Left to right: Drs. Gord Finlayson and John Yee; Willie and Michelle Dalagan and Dr. Hussein Kanji.

A major milestone for Willie

Reflecting back on the year since he had his double-lung transplant at VGH, Willie Dalagan is content, happy and healthy.

“The anniversary feels really good,” he says. “Looking back to when I got out of the hospital. I’ve done so much since with my wife and my kids because I have a second lease on life – I’ve made the most of it.”

He laughs.

“The fact that God spared my life means he’s not finished with me yet.”

During that tough time, when Willie was in the hospital and in the months following his discharge, there were many special people who helped the father of three and his family. In celebration of his crucial one-year milestone and to show gratitude to the amazing individuals who helped in his recovery, the Dalagans invited about 60 people over for a backyard Filipino dinner at their Vancouver home. A number of VGH staff who took care of Willie were attendance including ward nurses, anesthesiologists and clinical perfusionists including David Nash. Dr. John Yee, who performed the transplant, joined the festivities too.

“We held the dinner to say thank you to all of the VGH staff, the neighbours, the family and the church members for all that they did for me and my family,” says Willie. “There were a lot of people who helped us with things like dinners and just overall support. I wanted to say thank you to those special people.”

David, who was one of the perfusionists responsible for providing the long-term ECMO (extracorporeal membrane oxygenation) support that kept Willie alive while he waited for an organ match, says it was great to see Willie and the family again.

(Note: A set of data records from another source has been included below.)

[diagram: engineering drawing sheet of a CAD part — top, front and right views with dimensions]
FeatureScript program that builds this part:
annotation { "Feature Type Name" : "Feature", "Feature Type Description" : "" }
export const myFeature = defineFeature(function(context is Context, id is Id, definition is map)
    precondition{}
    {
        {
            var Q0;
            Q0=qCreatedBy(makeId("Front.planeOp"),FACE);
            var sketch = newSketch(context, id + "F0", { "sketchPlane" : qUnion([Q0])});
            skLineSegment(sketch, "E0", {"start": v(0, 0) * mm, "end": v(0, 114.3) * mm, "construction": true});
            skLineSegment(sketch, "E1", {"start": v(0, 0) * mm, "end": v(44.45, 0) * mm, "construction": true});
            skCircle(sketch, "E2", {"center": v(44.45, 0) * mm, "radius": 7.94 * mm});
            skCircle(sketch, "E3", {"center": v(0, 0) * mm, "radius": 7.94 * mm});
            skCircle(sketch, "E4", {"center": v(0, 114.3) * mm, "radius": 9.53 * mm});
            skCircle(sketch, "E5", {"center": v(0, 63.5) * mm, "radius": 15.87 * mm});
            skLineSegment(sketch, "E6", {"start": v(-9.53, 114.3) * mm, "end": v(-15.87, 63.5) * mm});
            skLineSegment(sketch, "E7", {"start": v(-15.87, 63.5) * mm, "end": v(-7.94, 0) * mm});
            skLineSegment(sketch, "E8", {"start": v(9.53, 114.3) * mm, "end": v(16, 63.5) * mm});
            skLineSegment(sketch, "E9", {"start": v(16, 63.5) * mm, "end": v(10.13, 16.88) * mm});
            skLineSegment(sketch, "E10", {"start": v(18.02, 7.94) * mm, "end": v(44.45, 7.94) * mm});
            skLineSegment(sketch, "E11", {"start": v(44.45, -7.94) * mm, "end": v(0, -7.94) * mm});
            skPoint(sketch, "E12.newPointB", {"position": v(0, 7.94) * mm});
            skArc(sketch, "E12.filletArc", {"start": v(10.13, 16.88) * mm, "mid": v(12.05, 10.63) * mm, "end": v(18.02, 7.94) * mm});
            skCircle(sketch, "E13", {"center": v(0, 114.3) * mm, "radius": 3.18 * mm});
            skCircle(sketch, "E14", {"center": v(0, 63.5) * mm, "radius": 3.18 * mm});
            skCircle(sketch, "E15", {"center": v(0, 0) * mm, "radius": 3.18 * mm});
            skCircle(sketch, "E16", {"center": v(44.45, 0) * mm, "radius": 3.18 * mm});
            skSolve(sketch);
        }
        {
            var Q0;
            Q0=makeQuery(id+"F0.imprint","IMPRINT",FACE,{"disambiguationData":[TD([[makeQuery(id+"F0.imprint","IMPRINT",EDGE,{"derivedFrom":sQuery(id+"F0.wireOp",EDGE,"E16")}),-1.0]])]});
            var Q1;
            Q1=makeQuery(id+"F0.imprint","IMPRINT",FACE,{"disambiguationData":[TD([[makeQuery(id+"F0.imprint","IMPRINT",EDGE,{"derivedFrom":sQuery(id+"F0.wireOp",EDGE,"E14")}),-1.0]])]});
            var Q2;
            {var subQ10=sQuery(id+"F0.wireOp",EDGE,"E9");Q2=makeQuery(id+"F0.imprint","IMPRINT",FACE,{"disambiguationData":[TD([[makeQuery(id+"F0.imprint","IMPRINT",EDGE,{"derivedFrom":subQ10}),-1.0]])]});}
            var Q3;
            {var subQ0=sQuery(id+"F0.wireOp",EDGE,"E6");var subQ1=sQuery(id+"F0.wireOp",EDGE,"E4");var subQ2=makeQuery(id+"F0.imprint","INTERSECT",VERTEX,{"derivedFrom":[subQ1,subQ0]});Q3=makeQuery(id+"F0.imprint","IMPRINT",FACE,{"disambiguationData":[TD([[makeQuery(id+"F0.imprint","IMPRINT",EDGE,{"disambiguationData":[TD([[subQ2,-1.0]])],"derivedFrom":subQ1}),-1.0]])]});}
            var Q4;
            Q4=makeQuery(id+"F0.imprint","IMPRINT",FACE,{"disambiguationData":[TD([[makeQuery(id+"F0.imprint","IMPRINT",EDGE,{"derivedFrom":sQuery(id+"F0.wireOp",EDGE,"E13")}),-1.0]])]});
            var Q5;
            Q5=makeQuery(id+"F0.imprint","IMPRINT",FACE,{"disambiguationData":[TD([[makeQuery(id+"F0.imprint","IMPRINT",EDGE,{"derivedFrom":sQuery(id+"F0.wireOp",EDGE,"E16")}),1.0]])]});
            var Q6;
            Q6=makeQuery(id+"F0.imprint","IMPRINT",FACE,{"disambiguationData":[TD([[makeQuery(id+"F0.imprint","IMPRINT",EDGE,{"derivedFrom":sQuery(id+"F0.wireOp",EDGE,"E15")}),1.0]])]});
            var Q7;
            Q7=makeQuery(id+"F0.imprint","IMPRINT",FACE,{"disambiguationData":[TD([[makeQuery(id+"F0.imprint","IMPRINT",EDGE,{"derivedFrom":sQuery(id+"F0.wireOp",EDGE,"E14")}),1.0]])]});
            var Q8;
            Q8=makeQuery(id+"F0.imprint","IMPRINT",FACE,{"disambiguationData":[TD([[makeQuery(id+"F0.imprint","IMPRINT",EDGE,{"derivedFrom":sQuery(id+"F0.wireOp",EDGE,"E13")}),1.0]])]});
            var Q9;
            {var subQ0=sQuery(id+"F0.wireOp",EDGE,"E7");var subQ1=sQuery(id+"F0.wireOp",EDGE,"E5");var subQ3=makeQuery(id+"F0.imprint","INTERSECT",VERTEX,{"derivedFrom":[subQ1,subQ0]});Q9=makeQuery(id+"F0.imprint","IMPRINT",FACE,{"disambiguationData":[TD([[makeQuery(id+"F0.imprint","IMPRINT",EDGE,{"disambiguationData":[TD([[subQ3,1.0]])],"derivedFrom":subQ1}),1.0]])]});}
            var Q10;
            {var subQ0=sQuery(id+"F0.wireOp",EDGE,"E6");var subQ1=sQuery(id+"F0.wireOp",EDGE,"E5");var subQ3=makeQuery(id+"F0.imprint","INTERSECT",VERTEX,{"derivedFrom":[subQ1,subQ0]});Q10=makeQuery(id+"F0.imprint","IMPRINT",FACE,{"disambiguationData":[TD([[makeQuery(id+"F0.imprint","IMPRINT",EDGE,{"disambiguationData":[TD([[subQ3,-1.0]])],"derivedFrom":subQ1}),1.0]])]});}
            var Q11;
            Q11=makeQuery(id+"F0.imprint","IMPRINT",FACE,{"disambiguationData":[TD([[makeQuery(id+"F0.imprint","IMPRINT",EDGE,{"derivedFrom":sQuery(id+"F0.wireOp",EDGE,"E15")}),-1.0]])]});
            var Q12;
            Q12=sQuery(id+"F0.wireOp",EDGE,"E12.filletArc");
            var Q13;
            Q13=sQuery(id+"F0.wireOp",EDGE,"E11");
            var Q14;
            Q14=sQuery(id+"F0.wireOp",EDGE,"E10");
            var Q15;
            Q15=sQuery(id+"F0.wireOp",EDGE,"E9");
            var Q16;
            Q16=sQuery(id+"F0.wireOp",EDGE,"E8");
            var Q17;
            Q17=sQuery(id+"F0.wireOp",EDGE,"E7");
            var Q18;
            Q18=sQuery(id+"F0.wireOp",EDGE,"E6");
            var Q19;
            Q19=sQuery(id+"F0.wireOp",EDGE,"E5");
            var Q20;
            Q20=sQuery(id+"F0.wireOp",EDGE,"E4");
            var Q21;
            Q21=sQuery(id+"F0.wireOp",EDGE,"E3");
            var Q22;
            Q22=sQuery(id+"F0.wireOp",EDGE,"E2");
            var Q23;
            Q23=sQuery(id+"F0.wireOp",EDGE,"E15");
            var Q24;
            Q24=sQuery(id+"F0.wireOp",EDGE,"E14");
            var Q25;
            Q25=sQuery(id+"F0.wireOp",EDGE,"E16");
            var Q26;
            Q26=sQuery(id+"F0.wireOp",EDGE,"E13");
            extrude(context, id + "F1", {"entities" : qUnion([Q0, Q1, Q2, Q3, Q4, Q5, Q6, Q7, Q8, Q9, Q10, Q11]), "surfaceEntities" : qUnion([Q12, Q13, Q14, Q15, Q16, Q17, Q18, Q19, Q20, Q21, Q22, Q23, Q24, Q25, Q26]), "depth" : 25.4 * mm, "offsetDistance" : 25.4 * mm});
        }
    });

“As a perfusionist, we’re always at the patient’s bedside so we got to know the family quite intimately,” he says. “We all remember Willie’s family because the kids would come in and play violin and sing at his bedside. It was quite touching.”

Referring to the party: “This was very rewarding because we rarely see people after they’re discharged from the hospital,” David explains. “It was really gratifying for us to re-connect with him and to see how well the entire family was doing since his major surgery. There were lots of speeches at the dinner and some of them were real tearjerkers, they really were. It was really heart-warming.

“This is part of the reason why I do this job – for moments like the dinner and seeing Willie healthy,” David adds. “It was so refreshing for me.”